Response to PA Sexual Abuse



So, I can’t speak to a lot about the sexual scandals because frankly, I’m not part of the hierarchy of the Catholic Church. As a lay person and as a woman I’m not allowed to be.

However, I did receive my Master’s degree alongside many priests and here’s what I know is problematic in their formation process that can ultimately lead to people acting in such horrific ways.

During my three years in my Master’s program I was confided in by a few different men in formation for the priesthood who were experiencing normal romantic and sexual attraction and didn’t have anywhere to discuss these experiences. One man fell in love with a woman while on a pastoral ministry rotation and another man went a on a few dates with a woman and felt conflicted about whether to remain in his order or leave. Both of these experiences—falling in love—is perfectly human and good. However, because of their positions they were unable to discuss them with full candor with their formation directors out of fear that they may be asked to leave their religious orders.

Allow me to impress upon my reader what entering a potentially leaving a religious order required for these men:

  • Giving up their worldly possessions. Any monetary savings and investments were given up. Much of their clothing, books, odds and ends, were given up.

  • Many of these men are not in their home countries and are on Religious visas, meaning were they to leave their order they would no longer have a visa to remain in this country. Others (as we were in school) were on education visas and didn’t have a way to continue to pay for their education without the help of their religious order. This means that to leave their order would mean to left in a foreign country or at least a state where they have little familial support and have no money or professional experience outside of the Church to help them get on their feet.

  • Additionally in many countries, especially in the Global South, being asked to leave or choosing to leave a religious order after entering brings great shame to your family and to yourself.

For priests and seminarians to honestly discuss their challenges with peers (other priests) or superiors (formation directors, supervisors, etc) means risking not only the loss of a job, but ultimately being thrown out onto the street.

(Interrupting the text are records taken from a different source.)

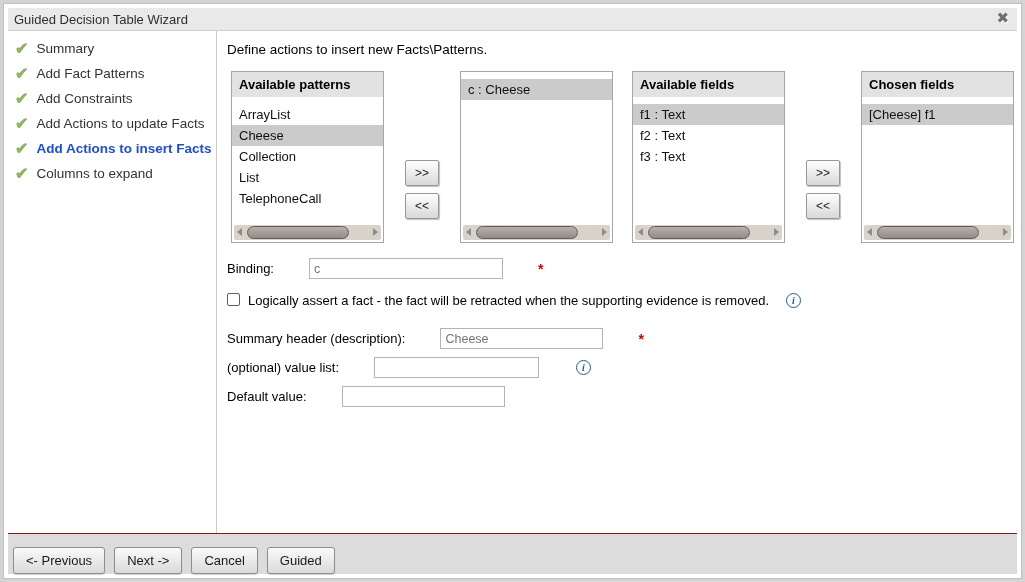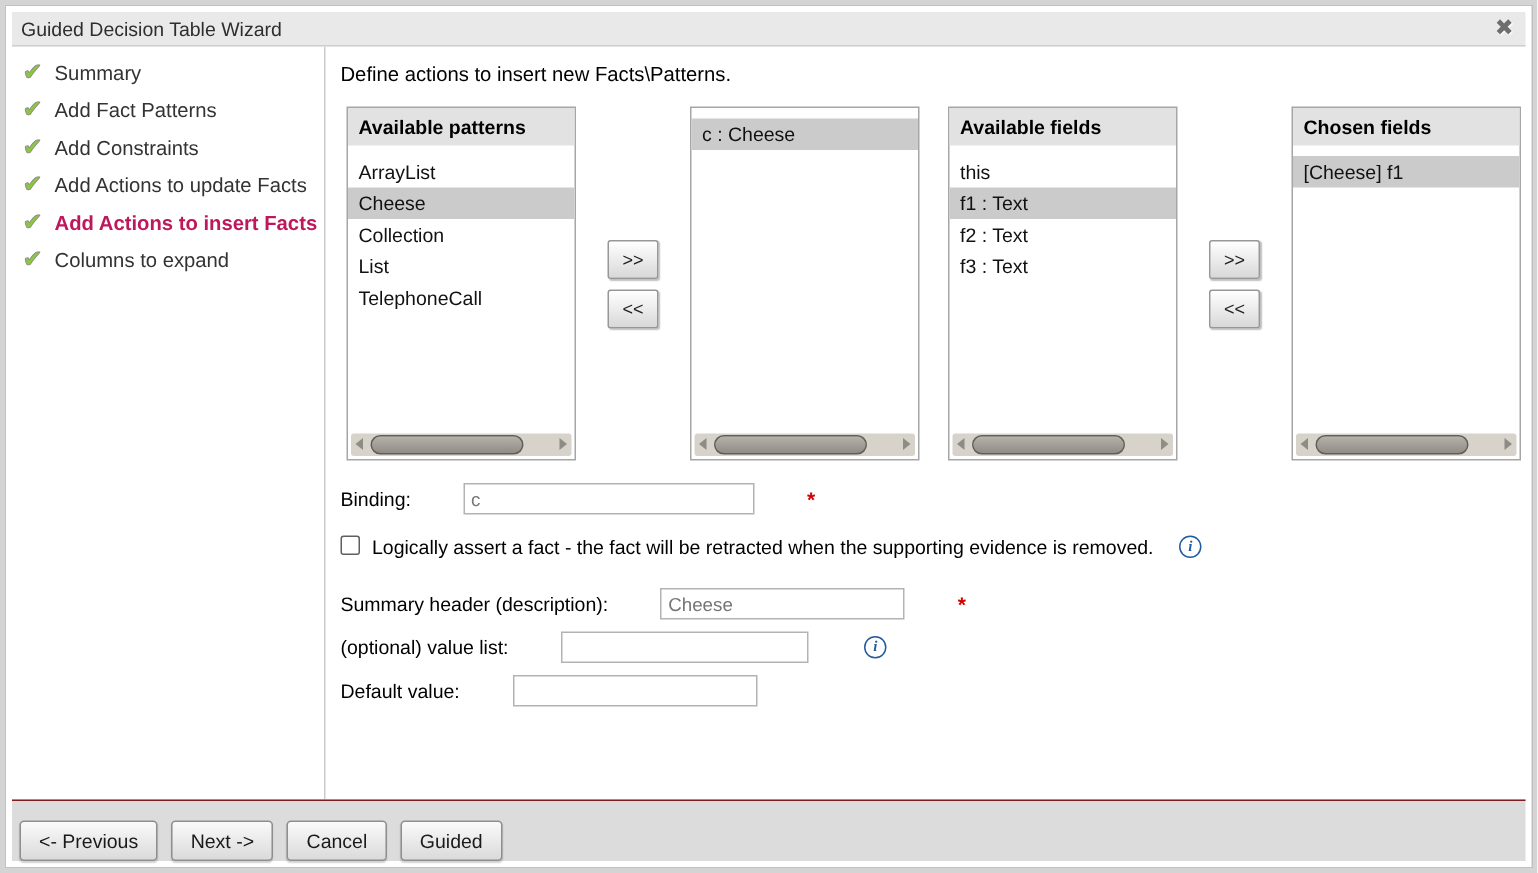--- a/index.html
+++ b/index.html
@@ -10,28 +10,28 @@
   
   .titlebar{height:22px;flex:0 0 22px;background:#e9e9e9;border-bottom:1px solid #cfcfcf;
             display:flex;align-items:center;position:relative;}
   .titlebar .title{font-size:13px;color:#2e2e2e;padding-left:6px;}
   .close-x{position:absolute;right:8px;top:1px;font-size:15px;color:#6e6e6e;cursor:pointer;
            text-shadow:1px 1px 0 #fafafa;}
   
   .body-row{flex:1;display:flex;overflow:hidden;}
   .sidebar{width:209px;flex:0 0 209px;border-right:1px solid #cbcbcb;padding-top:5px;box-sizing:border-box;}
   .step{display:flex;align-items:center;gap:8px;padding:5px 0 5px 7px;font-size:13.5px;color:#333;}
-  .step.active .step-label{font-weight:bold;color:#be185d;}
+  .step.active .step-label{font-weight:bold;color:#1d4ed8;}
   .check{color:#8dc63f;font-size:16px;font-weight:bold;line-height:14px;
          -webkit-text-stroke:0.6px #8a8a8a;}
   .content{flex:1;padding:8px 0 0 10px;position:relative;}
   .intro{font-size:13.5px;color:#000;margin:3px 0 14px 0;}
   
   .transfer-row{display:flex;margin-left:4px;align-items:flex-start;}
-  .listbox{width:153px;flex:0 0 153px;height:236px;border:1px solid #a6a6a6;box-sizing:border-box;
+  .listbox{width:153px;flex:0 0 153px;height:172px;border:1px solid #a6a6a6;box-sizing:border-box;
            display:flex;flex-direction:column;background:#fff;}
   .lb-header{background:#e2e2e2;font-weight:bold;font-size:13px;color:#000;padding:5px 7px;flex:0 0 auto;}
   .lb-body{flex:1;padding-top:7px;overflow:hidden;}
   .list-item{font-size:13px;color:#111;padding:3px 7px;white-space:nowrap;cursor:default;}
   .list-item.selected{background:#cbcbcb;}
   .hscroll{height:15px;flex:0 0 15px;margin:1px 2px 2px 2px;background:#d7d3cb;position:relative;
            border-radius:2px;}
   .hs-thumb{position:absolute;left:13px;top:1px;width:100px;height:11px;border-radius:7px;
             border:1px solid #615e58;background:linear-gradient(#b6b2aa,#908c86);}
   .hs-left,.hs-right{position:absolute;top:3px;width:0;height:0;
@@ -142,21 +142,20 @@
               <span class="hs-thumb"></span>
               <span class="hs-right"></span>
             </div>
           </div>
 
           <div class="gap19"></div>
 
           <div class="listbox">
             <div class="lb-header">Available fields</div>
             <div class="lb-body">
-                <div class="list-item">this</div>
                 <div class="list-item selected">f1 : Text</div>
                 <div class="list-item">f2 : Text</div>
                 <div class="list-item">f3 : Text</div>
               </div>
             <div class="hscroll">
               <span class="hs-left"></span>
               <span class="hs-thumb"></span>
               <span class="hs-right"></span>
             </div>
           </div>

I know you’re probably thinking that a religious order would have to be somewhat compassionate. However, a friend of mine who was asked to leave his order was given a one-way ticket out of the country, despite his desire to complete his Master’s degree. Despite the fact that lay people also lived in this Religious order's dorms, he was not offered a roof. He was not offered money or assistance to find a new place to live. Nor was he given any tuition assistance by his order. Fortunately, the school offered him tuition assistance and an on-campus job, but that’s not something every theology school could offer.

During the process of my education all students were required to take a two-day ethics seminar. Lay people and priests were together for this seminar. While there were the typical questionable ideas about sexuality being spouted by presenters, what truly upset me was when we were told we could not have dual-relationships with people in our parishes. What this meant was, if you were working at a parish you were discouraged from having parishioners as friends. .

This promotes clericalism, by encouraging priests to see themselves as separate from and ultimately better than parishioners. We were told that the typical parishioner would project God's greatness onto us and therefore to develop a personal relationship with a parishioner could negatively impact the individual's faith life, especially if we were to demonstrate a less than ideal trait. In other words: the adults in your community can't be trusted to be adults and understand that you are in fact not speaking for God at all times and are merely human. The definition of clericalism, in the name of clear boundaries.

This is practice is also a social death sentence for priests:

A priest typically has one official day off a week. This day off is rarely a weekend day. A diocesan priest (one who stays in just a particular region—the priests in the PA report were all of this kind) typically lives alone or with one or two other diocesan priests. None of this is something they have much say in. Ordered priests (Jesuits, Franciscans etc.) have more community, typically, but they still have very little say in where they are and who they’re living with. It’s entirely possible to end up living for years in a place you hate with people who rub you the wrong way. It’s possible to live the loneliest life while trying to be a spiritual leader.

This process is a recipe for disaster. Imagine: You have only Monday’s off but you’re not allowed to be friends with your co-workers—and you work 10-12 hour days. So when you get home to your roommate who you have very little in common with, all you want to do is crash. You have friends, but most of them live in different cities or even countries.

You will crack. At one point or another. And you were set up for failure. I don't know much about pedophilia, so I can't say that were these men better supported emotionally and could have a space to honestly discuss their challenges that things would have been diffferent. However, I do know that humans on their most basic level need community and need intimate (not necessarily sexual) relationships. The structure of the priesthood and the formation of priests fails at providing space for these needs.

This in no way excuses priests’ behavior. I’m merely offering a inside look at part of the problem.